__ACTION ITEM__
Please set down the records exactly, keeping every line.

__DATA TO EXAMINE__
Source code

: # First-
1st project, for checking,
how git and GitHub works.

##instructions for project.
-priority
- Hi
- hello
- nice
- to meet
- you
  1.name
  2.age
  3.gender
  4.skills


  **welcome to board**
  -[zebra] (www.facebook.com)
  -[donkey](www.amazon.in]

__SOLUTION BELOW__
Source code

: # First-
1st project, for checking,
how git and GitHub works.

##instructions for project.
-priority
- Hi
- hello
- nice
- to meet
- you
  1.name
  2.age
  3.gender
  4.skills


  **welcome to board**
  -[zebra] (www.facebook.com)
  -[donkey](www.amazon.in]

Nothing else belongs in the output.